Problem to solve: Update the entries starting with the line containing "collection date: 1967-08-22" and going on through the line containing "name author: Schltdl.", replacing "locality" with "site" and leaving everything else unchanged. Give back only those lines.

:: Dataset rows

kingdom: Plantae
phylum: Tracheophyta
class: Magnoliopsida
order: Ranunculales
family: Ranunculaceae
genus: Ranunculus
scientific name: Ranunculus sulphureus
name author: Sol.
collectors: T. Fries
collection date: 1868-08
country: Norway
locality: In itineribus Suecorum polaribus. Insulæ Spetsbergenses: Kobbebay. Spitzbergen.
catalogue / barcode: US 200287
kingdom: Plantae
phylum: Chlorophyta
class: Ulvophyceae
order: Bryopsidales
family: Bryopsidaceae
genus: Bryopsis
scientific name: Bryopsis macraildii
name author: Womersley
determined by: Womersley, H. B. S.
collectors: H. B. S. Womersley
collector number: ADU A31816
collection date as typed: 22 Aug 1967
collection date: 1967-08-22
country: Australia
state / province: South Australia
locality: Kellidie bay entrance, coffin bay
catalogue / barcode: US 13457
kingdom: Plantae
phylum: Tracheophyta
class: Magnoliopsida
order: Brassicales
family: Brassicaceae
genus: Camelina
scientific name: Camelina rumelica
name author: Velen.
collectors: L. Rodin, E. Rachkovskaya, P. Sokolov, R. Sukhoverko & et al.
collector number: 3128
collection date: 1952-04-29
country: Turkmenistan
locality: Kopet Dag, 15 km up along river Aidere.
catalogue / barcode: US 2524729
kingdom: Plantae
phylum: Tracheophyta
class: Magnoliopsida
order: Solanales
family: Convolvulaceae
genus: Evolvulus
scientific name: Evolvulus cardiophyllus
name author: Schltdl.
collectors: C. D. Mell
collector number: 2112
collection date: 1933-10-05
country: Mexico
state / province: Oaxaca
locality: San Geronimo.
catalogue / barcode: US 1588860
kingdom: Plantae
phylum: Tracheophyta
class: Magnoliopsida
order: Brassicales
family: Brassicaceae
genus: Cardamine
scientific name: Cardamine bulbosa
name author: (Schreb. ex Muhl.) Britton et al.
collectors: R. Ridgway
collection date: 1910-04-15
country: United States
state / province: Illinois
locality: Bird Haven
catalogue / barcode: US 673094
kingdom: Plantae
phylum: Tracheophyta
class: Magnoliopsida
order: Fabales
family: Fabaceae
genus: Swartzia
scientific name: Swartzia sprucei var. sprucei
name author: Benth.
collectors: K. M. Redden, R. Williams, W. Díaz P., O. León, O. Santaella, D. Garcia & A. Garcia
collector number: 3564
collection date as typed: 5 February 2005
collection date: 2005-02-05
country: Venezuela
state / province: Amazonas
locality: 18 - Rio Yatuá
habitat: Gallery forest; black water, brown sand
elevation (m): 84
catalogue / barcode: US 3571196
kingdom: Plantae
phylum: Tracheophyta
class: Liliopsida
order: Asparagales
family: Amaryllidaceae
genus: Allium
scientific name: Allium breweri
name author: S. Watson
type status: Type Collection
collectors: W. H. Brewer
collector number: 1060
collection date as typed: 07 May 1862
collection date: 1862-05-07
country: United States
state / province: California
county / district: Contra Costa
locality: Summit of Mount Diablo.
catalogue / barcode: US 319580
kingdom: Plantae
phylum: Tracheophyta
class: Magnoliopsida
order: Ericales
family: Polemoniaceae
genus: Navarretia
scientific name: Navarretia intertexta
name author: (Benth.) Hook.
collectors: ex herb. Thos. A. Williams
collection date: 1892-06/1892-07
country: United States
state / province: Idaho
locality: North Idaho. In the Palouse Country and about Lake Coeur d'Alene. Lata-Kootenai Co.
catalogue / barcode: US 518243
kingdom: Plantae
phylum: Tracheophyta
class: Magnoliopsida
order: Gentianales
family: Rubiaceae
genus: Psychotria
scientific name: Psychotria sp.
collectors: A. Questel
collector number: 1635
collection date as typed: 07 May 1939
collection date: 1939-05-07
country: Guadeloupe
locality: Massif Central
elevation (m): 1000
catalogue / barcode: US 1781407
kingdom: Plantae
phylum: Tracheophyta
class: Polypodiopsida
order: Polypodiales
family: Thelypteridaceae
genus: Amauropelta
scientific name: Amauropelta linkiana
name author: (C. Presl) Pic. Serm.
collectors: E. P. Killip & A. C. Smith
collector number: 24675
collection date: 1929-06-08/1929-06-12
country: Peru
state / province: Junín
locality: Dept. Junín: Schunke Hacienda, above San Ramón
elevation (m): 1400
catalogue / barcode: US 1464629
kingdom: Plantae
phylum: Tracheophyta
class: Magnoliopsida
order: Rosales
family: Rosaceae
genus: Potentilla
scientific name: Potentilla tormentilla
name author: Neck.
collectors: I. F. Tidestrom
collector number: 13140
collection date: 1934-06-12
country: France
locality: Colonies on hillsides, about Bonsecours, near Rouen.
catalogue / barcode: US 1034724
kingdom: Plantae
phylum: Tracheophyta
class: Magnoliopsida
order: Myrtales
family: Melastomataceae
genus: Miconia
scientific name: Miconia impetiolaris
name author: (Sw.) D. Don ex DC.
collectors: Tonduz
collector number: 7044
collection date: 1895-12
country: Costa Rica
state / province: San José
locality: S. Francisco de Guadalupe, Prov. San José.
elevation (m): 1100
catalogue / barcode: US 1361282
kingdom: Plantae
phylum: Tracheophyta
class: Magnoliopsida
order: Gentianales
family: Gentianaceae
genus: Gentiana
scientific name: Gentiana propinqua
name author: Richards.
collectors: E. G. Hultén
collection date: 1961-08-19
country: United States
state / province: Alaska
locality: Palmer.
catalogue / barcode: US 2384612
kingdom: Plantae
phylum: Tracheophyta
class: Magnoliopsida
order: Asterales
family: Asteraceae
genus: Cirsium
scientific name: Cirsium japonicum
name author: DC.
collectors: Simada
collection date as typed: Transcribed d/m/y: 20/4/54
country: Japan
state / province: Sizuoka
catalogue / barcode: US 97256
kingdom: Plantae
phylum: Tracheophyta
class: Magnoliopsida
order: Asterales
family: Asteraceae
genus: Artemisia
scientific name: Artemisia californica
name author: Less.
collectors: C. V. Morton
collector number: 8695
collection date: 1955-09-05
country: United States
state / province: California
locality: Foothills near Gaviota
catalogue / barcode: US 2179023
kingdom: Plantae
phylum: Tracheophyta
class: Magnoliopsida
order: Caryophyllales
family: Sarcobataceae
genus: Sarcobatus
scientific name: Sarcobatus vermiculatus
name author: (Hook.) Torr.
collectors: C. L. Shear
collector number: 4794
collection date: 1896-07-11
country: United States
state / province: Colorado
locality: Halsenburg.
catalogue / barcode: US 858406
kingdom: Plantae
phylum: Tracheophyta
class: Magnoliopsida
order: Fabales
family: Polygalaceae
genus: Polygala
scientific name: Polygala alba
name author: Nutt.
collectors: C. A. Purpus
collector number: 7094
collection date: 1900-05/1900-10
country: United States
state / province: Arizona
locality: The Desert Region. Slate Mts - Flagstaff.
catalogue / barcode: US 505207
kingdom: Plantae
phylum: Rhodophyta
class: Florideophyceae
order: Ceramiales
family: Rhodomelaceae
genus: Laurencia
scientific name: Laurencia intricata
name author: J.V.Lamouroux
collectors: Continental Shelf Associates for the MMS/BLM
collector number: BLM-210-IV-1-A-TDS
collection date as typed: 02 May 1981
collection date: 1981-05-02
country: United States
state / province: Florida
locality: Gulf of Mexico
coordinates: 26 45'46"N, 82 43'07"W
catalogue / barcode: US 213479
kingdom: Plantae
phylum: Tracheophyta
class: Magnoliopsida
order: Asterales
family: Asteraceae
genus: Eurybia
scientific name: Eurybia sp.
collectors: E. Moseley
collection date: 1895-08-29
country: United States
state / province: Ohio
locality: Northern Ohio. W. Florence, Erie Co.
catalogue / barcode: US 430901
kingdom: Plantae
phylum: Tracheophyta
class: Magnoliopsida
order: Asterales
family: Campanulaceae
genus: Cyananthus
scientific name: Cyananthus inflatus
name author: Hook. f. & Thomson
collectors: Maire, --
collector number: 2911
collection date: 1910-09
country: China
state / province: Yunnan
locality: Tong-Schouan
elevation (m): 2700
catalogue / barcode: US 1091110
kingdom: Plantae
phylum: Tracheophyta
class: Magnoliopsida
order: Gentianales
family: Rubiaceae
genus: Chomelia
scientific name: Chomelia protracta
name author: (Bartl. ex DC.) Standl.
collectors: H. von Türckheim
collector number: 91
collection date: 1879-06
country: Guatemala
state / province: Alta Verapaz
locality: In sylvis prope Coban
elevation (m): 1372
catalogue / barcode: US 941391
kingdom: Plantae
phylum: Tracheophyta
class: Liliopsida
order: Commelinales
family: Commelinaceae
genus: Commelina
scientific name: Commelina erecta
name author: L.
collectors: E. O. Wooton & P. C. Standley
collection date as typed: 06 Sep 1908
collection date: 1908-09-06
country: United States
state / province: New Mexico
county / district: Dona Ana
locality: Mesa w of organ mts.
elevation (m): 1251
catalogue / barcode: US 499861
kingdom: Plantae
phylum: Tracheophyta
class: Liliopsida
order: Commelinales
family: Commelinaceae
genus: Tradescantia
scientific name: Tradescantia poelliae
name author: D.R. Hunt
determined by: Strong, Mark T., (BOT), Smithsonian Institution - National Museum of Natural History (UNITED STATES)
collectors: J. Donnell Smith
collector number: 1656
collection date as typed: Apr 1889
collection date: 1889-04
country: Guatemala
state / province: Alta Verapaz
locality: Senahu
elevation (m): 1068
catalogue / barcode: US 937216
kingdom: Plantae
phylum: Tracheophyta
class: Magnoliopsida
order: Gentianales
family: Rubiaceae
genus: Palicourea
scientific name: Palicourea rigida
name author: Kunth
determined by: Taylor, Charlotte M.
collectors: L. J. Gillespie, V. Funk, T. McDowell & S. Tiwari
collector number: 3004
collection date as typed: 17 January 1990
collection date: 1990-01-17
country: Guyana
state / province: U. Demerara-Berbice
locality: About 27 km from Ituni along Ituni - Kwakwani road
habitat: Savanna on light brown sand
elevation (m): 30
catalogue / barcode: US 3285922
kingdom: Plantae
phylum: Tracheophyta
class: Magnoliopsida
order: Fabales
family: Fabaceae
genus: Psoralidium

::::

Task response:
collection date: 1967-08-22
country: Australia
state / province: South Australia
site: Kellidie bay entrance, coffin bay
catalogue / barcode: US 13457
kingdom: Plantae
phylum: Tracheophyta
class: Magnoliopsida
order: Brassicales
family: Brassicaceae
genus: Camelina
scientific name: Camelina rumelica
name author: Velen.
collectors: L. Rodin, E. Rachkovskaya, P. Sokolov, R. Sukhoverko & et al.
collector number: 3128
collection date: 1952-04-29
country: Turkmenistan
site: Kopet Dag, 15 km up along river Aidere.
catalogue / barcode: US 2524729
kingdom: Plantae
phylum: Tracheophyta
class: Magnoliopsida
order: Solanales
family: Convolvulaceae
genus: Evolvulus
scientific name: Evolvulus cardiophyllus
name author: Schltdl.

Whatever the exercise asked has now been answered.